Update at 8:30 p.m.:
Danny has weakened to a tropical storm, the NOAA has announced, and the maximum sustained winds have dropped to 65 mph.
Our previous post continues:
Hurricane Danny has weakened a bit, getting a downgrade from a Category 3 to a Category 2 storm as it moves across the Atlantic toward the islands of the eastern Caribbean.
Maximum sustained winds were at 100 mph early Saturday and the center of the storm was located about 740 miles east of the Leeward Islands.
The Weather Channel reports: "Danny's eye is no longer distinct in satellite imagery, and its convection near its center is less vigorous. A pair of reconnaissance aircraft from both the U.S. Air Force Reserve and NOAA will fly into Danny Saturday afternoon to better diagnose Danny's current intensity."
Brian McNoldy, a senior research associate at the University of Miami's Rosenstiel School of Marine and Atmospheric Science and an expert on hurricanes, writes in his blog that Danny, an unusually compact storm, "is surrounded by dry air and is entering a belt of strong vertical wind shear."

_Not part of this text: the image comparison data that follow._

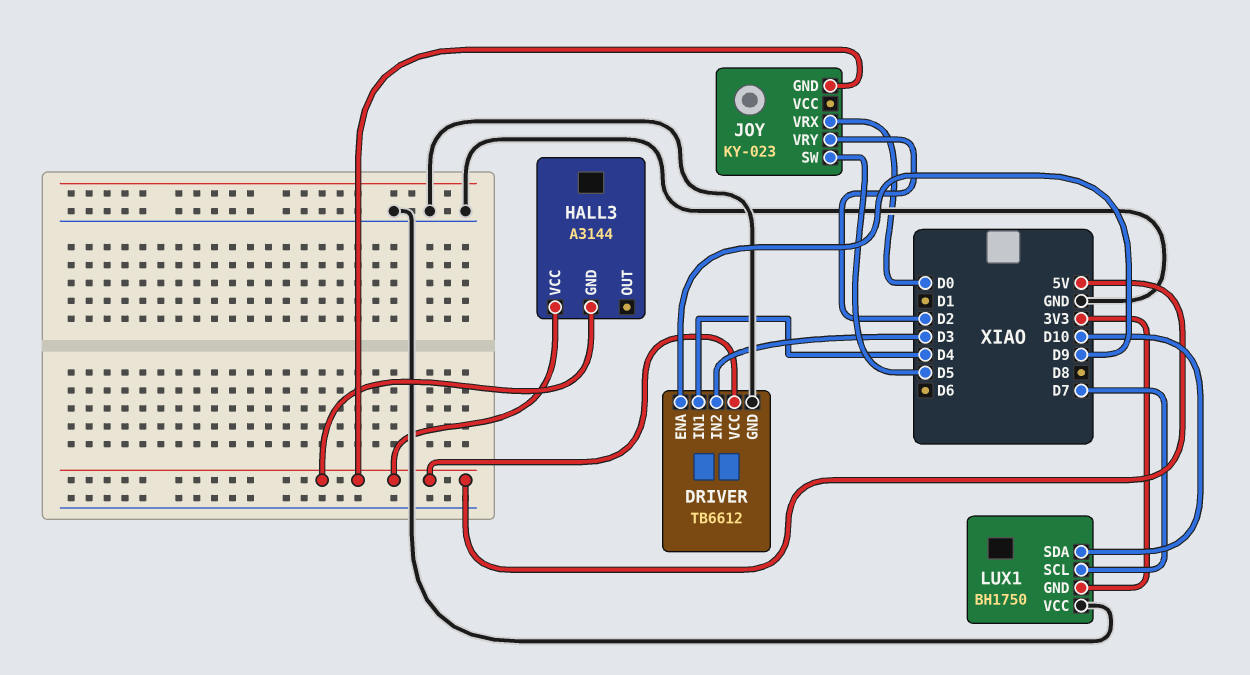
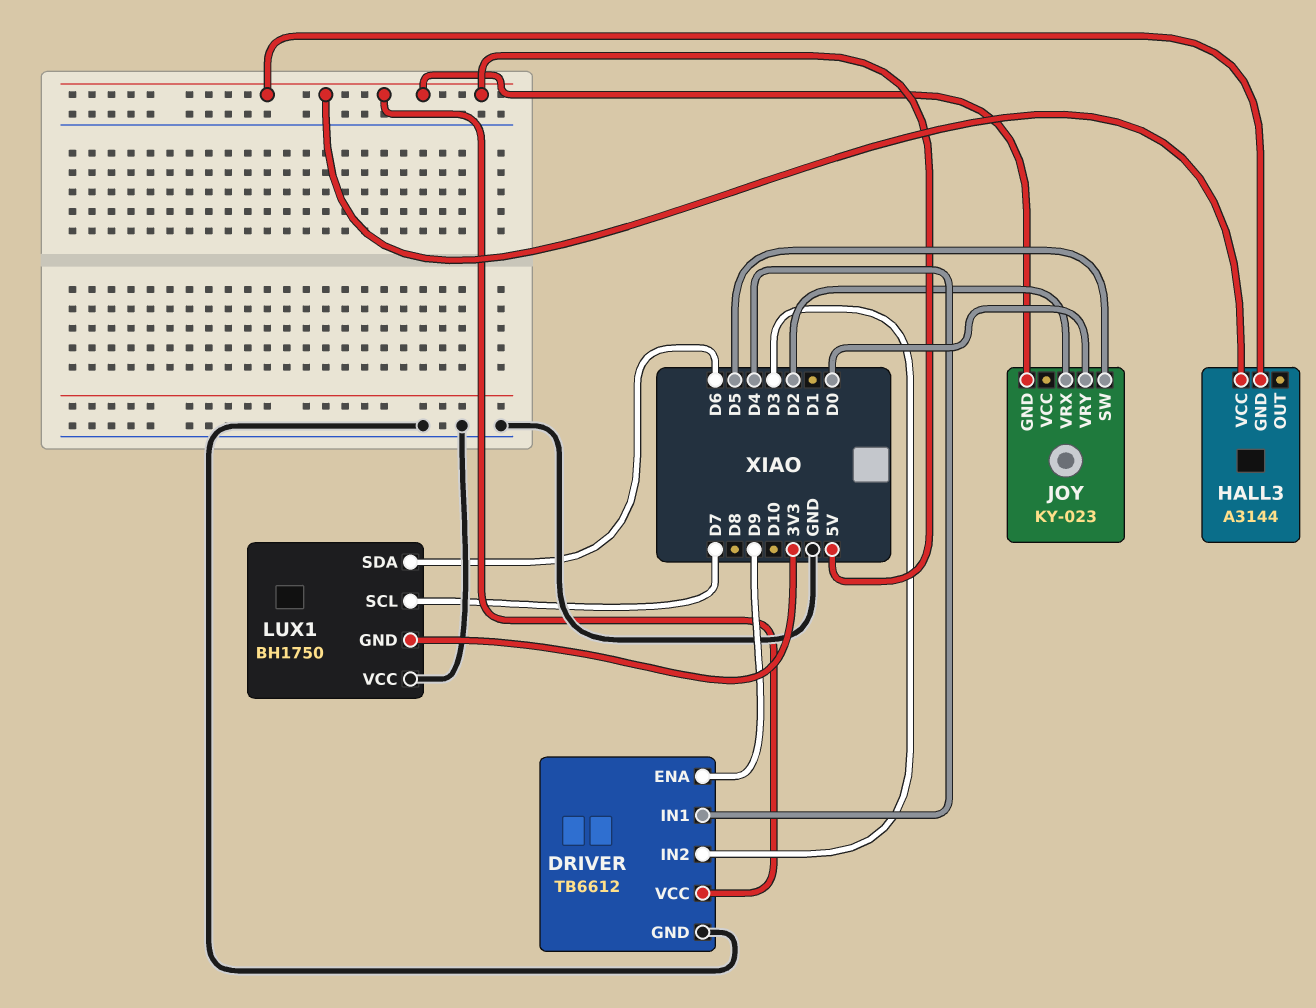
JOY pin VRX: D0 -> D2
JOY pin VRY: D2 -> D0
LUX1 pin SDA: D10 -> D6

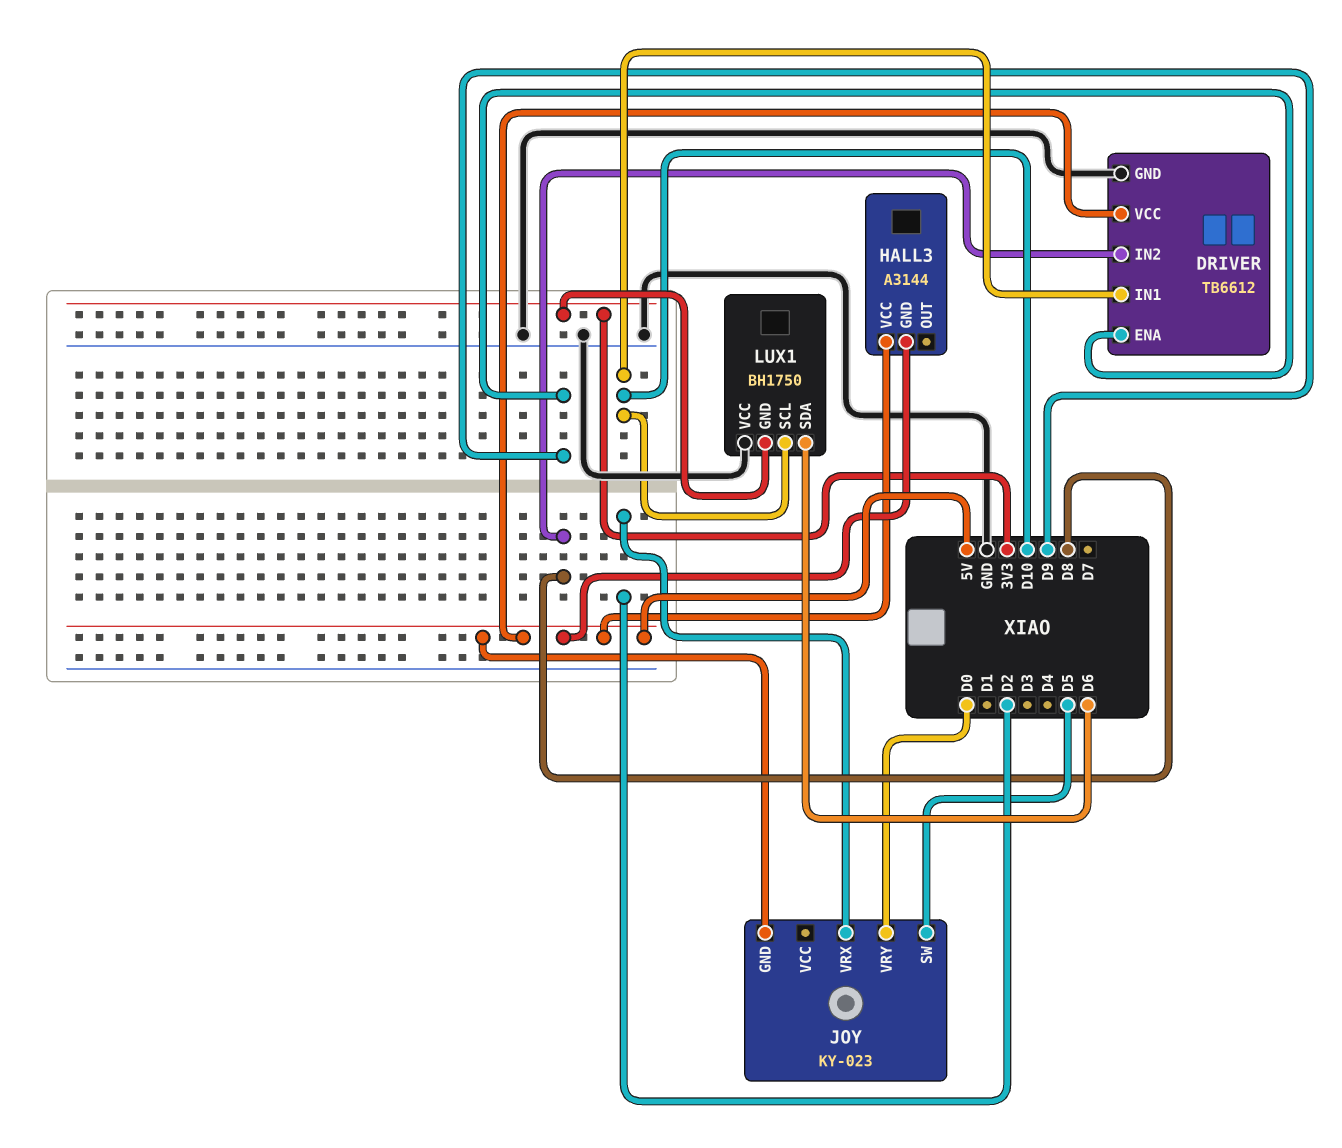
DRIVER pin IN1: D4 -> D10
DRIVER pin IN2: D3 -> D8
LUX1 pin SCL: D7 -> D10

"The combination is expected to significantly weaken the storm over the next few days," he writes.
The National Hurricane Center, in its latest advisory, says Danny is expected to become a tropical storm as it approaches the Leeward Islands on Sunday. It doesn't currently pose a significant threat to land, but the center says people in the Leewards should monitor the system carefully.